A better splint, especially for bleeding, would be to first wrap it gently in gauze, and then tape it to another finger. With medical tape, preferably, but masking tape will work too. Did it all of the time back in basketball for sprained fingers, and the gauze will help keep the wound clotted and dry.
  
That would have been more bothersome to do.

Plus it's right on the knuckle and any kind of bending made it bleed in the beginning. It's fine for the most part now.

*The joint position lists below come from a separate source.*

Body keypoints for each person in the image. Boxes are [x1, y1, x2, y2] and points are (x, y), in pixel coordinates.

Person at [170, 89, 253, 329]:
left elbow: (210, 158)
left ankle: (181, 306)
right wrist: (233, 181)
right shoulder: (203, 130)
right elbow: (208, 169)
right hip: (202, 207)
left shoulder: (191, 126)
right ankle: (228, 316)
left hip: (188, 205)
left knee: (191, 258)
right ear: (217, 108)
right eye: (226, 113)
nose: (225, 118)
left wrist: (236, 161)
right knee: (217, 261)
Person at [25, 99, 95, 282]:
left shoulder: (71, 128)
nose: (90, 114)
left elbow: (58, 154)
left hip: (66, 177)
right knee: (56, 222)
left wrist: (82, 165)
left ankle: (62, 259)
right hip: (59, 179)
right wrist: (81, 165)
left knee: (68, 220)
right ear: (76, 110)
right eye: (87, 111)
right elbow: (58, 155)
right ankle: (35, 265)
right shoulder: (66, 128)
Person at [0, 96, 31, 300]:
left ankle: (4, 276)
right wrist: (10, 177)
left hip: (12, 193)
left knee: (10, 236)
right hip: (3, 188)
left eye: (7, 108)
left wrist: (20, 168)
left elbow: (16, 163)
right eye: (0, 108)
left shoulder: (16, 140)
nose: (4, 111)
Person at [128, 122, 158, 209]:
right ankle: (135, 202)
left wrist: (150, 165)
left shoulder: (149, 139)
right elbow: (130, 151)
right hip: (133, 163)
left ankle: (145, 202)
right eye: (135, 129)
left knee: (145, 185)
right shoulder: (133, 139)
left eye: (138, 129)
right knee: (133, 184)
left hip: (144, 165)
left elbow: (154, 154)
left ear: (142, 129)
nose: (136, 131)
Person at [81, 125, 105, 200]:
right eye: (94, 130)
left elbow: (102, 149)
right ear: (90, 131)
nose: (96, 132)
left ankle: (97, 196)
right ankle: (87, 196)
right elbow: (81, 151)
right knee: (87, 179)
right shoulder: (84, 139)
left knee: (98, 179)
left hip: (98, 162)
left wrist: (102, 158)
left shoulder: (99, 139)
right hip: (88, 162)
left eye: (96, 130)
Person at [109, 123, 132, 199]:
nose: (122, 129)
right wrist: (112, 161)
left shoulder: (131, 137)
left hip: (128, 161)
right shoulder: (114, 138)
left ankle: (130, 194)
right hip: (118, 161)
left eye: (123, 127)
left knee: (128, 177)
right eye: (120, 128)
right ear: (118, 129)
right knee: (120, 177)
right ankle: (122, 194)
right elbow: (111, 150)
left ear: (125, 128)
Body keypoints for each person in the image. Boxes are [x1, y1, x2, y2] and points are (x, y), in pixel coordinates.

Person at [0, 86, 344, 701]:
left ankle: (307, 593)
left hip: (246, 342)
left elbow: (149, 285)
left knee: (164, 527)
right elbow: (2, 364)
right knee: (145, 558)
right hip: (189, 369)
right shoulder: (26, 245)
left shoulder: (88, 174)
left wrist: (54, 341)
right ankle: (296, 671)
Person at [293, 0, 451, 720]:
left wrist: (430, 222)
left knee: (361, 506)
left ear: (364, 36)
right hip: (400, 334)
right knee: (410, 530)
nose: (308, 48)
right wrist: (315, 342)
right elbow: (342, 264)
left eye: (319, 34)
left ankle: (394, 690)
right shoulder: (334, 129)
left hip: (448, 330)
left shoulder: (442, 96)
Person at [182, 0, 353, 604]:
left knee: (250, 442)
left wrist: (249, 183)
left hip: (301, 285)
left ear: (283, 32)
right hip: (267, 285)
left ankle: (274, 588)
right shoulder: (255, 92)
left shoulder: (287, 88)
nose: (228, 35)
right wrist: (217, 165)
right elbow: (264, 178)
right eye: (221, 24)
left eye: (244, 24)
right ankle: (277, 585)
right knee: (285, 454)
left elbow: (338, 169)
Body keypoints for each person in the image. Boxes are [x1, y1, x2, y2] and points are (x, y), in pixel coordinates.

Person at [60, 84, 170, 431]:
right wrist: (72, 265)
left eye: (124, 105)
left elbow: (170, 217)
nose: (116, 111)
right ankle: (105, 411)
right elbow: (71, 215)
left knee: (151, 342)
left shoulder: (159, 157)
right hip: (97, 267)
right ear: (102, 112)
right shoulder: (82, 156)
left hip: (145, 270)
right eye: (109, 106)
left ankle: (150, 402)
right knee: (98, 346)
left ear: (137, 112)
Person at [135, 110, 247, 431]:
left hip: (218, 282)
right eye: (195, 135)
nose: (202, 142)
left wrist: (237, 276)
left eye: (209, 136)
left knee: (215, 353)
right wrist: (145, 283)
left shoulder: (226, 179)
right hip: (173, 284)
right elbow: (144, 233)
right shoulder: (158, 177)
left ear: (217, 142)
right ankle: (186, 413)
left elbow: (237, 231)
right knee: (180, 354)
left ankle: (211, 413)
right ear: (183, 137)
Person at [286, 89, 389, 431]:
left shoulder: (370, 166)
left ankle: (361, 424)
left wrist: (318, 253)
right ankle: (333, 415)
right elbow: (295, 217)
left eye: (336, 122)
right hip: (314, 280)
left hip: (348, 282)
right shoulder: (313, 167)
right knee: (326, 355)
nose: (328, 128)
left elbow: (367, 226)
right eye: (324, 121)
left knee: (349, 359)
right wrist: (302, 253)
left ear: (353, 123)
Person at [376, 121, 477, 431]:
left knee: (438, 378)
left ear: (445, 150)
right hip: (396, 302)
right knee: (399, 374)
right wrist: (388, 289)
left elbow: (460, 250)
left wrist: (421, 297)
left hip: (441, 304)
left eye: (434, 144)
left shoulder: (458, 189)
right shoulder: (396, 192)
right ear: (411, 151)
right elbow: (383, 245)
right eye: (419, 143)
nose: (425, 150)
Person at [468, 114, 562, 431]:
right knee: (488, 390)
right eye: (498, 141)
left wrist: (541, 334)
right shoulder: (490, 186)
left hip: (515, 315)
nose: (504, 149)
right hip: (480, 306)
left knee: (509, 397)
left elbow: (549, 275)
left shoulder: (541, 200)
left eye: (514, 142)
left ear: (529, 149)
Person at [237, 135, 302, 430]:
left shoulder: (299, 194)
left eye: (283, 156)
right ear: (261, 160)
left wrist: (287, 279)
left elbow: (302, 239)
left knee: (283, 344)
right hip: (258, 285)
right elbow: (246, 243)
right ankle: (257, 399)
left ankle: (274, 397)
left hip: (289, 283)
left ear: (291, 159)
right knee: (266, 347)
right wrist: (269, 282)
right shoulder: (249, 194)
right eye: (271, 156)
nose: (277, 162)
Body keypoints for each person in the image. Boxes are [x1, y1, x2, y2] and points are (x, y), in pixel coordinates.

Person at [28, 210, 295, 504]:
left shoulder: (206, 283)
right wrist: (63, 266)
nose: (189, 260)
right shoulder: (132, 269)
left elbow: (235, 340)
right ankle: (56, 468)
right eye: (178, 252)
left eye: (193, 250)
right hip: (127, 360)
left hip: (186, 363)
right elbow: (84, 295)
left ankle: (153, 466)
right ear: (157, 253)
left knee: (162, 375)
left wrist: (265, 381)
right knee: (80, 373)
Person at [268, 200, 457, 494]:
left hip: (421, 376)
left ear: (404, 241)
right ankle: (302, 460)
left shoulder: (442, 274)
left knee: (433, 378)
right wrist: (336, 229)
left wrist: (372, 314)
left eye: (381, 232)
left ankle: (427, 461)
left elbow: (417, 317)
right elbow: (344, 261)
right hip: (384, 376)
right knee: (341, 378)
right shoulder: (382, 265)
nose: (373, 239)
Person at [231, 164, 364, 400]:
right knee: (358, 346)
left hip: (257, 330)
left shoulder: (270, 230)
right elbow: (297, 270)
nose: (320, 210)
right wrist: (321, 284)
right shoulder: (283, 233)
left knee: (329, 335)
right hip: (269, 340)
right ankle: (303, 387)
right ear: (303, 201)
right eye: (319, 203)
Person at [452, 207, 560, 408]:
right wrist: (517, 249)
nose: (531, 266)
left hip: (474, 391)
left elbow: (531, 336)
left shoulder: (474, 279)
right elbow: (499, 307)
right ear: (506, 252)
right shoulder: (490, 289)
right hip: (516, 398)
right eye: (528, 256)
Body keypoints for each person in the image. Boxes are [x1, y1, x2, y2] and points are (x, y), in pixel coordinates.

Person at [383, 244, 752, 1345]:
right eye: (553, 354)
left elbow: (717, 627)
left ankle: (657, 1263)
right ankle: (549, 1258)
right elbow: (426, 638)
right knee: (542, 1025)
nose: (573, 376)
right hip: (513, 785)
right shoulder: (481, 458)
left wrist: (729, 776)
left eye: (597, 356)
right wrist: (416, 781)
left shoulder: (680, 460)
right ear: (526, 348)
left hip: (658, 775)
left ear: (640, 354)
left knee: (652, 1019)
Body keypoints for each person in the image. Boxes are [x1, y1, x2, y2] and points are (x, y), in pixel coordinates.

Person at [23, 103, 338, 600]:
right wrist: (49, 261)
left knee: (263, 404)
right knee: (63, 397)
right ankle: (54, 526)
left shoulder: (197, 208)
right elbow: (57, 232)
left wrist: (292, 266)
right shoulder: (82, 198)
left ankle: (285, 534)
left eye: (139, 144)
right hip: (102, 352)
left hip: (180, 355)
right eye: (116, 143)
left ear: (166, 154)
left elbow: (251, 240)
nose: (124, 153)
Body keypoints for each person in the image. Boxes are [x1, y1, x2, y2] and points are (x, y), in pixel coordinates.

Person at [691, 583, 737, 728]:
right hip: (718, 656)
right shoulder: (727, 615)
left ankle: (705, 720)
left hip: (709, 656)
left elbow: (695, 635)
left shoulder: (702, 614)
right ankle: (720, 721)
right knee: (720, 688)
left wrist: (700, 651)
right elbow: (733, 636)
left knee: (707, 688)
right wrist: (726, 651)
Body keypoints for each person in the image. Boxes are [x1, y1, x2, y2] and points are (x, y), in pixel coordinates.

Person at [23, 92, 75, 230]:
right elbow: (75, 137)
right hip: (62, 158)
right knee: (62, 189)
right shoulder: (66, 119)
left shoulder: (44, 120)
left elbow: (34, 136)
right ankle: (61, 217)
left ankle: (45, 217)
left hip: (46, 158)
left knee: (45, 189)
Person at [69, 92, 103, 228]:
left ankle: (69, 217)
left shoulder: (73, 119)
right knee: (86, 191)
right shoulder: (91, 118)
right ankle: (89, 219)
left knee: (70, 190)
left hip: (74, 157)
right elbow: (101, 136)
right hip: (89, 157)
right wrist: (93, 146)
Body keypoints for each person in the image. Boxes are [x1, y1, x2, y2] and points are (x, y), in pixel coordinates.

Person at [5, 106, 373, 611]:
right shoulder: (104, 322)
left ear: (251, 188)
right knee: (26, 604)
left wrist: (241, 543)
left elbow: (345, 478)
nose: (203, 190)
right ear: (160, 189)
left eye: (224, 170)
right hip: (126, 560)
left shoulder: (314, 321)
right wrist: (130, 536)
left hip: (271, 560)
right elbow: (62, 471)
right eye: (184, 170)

Fun fact: if my mom gets really angry, she can black out and not remember doing things.
  
1. Octopuses can fit through any hole or space so long as it is big enough for their beak(located at the centre of the tentacles) because that's the only hard part of them.

2. Captain Morgan was a real guy and a badass

3. Colossal squid are actually not as long as giant squid but have wider and longer mantels and some other stuff.

I didn't intend for these to be all marine-based.
  
If you type
import antigravity
into the Python shell it opens your browser to the xkcd comic that references it. Found that while I was taking a Python course over the summer. I may have also seen it on Blake's Twitter. Sue me.
  
Fun fact: I can watch all the YouTube I want by connecting to the site over HTTPS. My guess is this works because (a) DNS requests are not filtered and (b) WebSense can't tell the difference between YouTube and Google - maybe they go through the same load balancers or some such.
  
Fun fact: you can do that YouTube thing if Lightspeed systems blocks it. Toadally didn't know about it for school computers......>_>
  
Once upon a time, logging in to my Google account (from any of their services) would subsequently disable WebSense filtering ENTIRELY. It was the weirdest thing. It must have been some specific combination of network configuration choices because where I am now, it doesn't work the way it did when I was at the place I was before.
  
Do any of you guys know the history of the secret service? Well, back during Lincoln's presidency the secret service was actually a government agency to track down counterfeiters. This was super important because when the union got back together, there was a lot of fake money floating around. After Lincoln's assassination, they tracked down this group of Irish counterfeiters and tried to take them to jail. The only got one guy, but he was the guy who made the templates for them and he was really good.

Well, this was a problem for our potato loving thieves. They thought of what they could steal that would make the secret service give up their comrade. So one day they visited a graveyard, specifically the one where Lincoln was buried. The grave-watch (or whatever they are called) gave them a tour and showed them Lincoln's tomb and what not. A few nights later, they went to get their catch. However, someone tipped off the secret service and they were waiting. They waited until they got inside Lincoln's crypt before they converged on them. They wanted to make sure they couldn't get away. Well, one of the service men accidentally fired a shot and everyone was tipped off. After the gun smoke cleared, the Irishmen were gone, and so was Lincoln's body.

After a while, the secret service finally tracked them down and captured them all. When they asked about Lincoln's body, they said, "We thought you nabbed it and hid it." This was rather confusing so they went back to the graveyard to see if they could find out where his body went. They ended up questioning the grave watch and he said, "Oh yeah! I thought someone was going to steal his body, so I stored him in my back room."

True story.
  
Hence why they were a part of the Department of the Treasury until Monsieur Bush created the DHS.
  
My brother wrote it into a movie script because he does that.